Pub Date: June 1st, 1988
Publisher: Henry Holt

Strikingly well-written police procedural set amid the boiling crises of South Africa. Graham's murder melodrama moves at a grim pace through densely detailed police lab analyses, autopsies, record searches, all of which are spellbindingly immediate. Counterpointing this is the swifter story of an abandoned gold mine honeycomb that is secretly being revamped as a storage area for an arsenal: the harbinger of an uprising that will change the face of South Africa, In a train station in Port Elizabeth, a white labor-union honcho seemingly is strangled to death in the sleep room for black women workers. Actually, he was murdered with a rare poison, then strung up as if garroted with a nylon cord used mainly by cave explorers. At first suspicion falls on a black worker whose wife was the sleep-room attendant; the dead union official had been having sex with her regularly in the sleep room.
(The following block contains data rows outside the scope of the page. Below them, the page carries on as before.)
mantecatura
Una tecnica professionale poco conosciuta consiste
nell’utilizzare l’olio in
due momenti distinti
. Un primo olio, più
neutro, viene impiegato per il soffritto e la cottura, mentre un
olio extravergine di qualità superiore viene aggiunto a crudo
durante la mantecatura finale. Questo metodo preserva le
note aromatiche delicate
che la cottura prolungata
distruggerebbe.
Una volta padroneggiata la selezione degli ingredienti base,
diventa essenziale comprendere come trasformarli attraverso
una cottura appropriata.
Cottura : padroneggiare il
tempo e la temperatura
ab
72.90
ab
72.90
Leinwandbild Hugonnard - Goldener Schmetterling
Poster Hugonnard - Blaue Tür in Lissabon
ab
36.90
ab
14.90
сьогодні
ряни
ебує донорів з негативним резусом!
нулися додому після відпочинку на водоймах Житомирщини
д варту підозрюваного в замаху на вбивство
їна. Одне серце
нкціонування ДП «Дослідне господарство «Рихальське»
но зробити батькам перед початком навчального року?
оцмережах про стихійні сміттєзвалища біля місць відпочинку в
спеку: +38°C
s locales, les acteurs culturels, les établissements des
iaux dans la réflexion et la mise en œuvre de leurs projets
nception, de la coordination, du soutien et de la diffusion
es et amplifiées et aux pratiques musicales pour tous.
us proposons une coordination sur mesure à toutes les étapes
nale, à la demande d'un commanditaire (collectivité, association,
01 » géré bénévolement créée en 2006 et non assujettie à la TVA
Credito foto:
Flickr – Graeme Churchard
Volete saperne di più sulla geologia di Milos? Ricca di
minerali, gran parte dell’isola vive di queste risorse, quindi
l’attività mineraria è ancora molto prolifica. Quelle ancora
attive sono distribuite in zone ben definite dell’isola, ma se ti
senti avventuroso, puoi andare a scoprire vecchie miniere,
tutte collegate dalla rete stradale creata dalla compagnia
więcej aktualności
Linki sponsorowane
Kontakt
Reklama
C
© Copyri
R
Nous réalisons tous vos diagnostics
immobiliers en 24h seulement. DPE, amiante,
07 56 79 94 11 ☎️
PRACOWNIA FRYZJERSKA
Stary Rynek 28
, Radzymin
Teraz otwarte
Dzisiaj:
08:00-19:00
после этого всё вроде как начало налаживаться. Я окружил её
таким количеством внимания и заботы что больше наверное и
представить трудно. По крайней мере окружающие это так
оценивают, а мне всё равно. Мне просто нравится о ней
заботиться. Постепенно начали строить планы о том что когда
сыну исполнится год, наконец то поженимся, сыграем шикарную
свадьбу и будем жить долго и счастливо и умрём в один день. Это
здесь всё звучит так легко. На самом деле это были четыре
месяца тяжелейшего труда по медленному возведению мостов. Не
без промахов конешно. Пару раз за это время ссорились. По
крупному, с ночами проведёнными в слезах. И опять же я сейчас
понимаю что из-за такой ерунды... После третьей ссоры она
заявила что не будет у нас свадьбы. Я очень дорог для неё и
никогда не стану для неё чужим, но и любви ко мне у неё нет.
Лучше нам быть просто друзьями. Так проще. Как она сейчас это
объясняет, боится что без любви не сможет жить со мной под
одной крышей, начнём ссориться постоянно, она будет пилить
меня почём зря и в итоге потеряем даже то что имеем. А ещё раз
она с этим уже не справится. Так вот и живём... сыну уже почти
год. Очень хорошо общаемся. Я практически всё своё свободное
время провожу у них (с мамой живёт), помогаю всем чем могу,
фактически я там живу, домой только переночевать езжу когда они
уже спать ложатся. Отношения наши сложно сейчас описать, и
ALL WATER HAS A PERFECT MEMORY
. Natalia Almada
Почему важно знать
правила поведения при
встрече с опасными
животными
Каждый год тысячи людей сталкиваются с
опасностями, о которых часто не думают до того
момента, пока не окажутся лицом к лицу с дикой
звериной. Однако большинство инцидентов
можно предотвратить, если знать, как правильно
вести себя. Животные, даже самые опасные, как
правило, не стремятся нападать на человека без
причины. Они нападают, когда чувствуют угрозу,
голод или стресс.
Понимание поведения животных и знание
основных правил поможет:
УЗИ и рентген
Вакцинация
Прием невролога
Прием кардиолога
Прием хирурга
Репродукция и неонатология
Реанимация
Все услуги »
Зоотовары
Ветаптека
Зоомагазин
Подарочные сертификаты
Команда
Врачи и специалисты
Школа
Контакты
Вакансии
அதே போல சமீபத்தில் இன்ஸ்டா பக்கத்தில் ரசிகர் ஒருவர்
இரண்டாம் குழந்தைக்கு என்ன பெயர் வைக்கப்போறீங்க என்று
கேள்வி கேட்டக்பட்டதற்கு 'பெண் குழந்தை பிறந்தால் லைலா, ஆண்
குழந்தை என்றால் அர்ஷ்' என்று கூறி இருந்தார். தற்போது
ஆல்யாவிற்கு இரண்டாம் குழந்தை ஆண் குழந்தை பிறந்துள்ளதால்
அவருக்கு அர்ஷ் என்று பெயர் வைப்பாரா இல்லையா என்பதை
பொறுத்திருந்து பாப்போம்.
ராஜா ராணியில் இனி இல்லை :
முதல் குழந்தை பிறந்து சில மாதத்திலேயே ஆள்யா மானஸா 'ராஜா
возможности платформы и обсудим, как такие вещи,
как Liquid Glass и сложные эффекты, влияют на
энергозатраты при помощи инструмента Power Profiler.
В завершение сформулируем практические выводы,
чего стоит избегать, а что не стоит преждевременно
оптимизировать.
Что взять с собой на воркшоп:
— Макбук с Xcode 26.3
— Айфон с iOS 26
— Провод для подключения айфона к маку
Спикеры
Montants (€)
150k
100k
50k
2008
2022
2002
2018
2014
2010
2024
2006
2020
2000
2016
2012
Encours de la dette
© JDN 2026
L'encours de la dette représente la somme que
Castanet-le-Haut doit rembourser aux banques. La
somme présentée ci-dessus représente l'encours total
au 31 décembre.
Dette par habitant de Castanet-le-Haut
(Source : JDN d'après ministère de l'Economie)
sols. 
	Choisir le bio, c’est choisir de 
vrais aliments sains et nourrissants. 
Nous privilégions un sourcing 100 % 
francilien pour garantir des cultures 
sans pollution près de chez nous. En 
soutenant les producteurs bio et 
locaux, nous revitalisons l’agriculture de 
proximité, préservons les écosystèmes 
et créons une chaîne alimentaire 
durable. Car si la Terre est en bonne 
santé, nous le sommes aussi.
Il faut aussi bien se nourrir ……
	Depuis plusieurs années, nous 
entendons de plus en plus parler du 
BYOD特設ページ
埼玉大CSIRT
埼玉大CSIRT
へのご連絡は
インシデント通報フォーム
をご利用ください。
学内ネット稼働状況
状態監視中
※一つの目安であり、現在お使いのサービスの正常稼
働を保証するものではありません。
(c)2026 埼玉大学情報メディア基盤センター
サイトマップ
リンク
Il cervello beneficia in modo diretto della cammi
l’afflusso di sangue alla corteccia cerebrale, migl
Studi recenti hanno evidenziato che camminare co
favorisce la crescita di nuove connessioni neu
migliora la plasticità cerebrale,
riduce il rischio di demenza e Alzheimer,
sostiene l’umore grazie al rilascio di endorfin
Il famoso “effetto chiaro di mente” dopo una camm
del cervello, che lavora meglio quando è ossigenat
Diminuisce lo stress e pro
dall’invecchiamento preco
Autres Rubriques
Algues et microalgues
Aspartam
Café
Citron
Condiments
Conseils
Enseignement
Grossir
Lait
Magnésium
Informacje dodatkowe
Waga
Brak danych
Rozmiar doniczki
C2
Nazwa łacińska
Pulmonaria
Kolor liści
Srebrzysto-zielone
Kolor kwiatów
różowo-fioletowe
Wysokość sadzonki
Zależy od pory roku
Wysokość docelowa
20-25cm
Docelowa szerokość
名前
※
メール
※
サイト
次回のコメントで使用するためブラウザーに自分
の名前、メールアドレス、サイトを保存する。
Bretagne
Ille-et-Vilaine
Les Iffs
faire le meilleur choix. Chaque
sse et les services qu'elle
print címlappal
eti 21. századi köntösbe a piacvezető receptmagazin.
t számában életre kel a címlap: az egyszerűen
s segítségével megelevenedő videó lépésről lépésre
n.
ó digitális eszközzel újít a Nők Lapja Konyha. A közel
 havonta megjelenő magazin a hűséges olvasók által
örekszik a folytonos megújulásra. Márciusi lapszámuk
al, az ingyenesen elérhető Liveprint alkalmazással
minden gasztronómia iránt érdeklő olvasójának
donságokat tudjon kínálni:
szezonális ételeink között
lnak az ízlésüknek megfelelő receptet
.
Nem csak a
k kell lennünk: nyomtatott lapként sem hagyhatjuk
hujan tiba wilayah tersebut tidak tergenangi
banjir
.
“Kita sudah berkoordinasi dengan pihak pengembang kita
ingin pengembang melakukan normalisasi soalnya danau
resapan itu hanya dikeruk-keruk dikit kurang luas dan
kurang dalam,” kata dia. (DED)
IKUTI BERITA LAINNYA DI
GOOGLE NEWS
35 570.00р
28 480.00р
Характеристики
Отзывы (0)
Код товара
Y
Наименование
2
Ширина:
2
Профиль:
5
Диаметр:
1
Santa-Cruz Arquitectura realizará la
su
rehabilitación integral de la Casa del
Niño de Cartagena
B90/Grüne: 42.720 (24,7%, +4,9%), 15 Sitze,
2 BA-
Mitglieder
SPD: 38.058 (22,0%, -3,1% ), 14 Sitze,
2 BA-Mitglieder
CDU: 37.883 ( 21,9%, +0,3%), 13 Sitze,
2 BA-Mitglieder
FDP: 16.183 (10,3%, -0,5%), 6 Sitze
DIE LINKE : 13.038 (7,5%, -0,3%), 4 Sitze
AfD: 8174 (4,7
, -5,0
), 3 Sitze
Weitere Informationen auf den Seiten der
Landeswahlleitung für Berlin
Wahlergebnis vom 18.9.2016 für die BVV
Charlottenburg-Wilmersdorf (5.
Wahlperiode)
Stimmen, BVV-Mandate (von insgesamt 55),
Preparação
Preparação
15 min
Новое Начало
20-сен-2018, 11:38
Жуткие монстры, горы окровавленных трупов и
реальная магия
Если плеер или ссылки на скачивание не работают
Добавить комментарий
But then the wife too is found slain, while her husband is in jail, and with the same unusual nylon cord. When police forensics makes clear that she'd died before the union official, the case against her husband at first grows stronger, then quickly goes up in mist altogether when the dead wife's body also reveals traces of the same rare poison that killed the union man. The suspect clearly would have no knowledge of such an artful poison. Meanwhile, the case has fallen into the laps of both the National Security Branch (apartheid enforcement) and of Chief Homicide Inspector Nigel Mansell. For every step forward that Mansell makes in clearing the suspect, Security twists the evidence to bolster a forced confession. In the midst of this, Mansell--running on caffeine, carbohydrates and brandy--is deserted by his wife and falls for a light-skinned black union official who becomes his silent aide. When slapped with a warrant by Security, he goes into hiding while uncovering the political cat's-cradle behind the murders and the cache of arms in the mountain honeycomb. Richly moody and well done all the way, though the final face-off-between Mansell and a top conspirator lapses into rhetoric.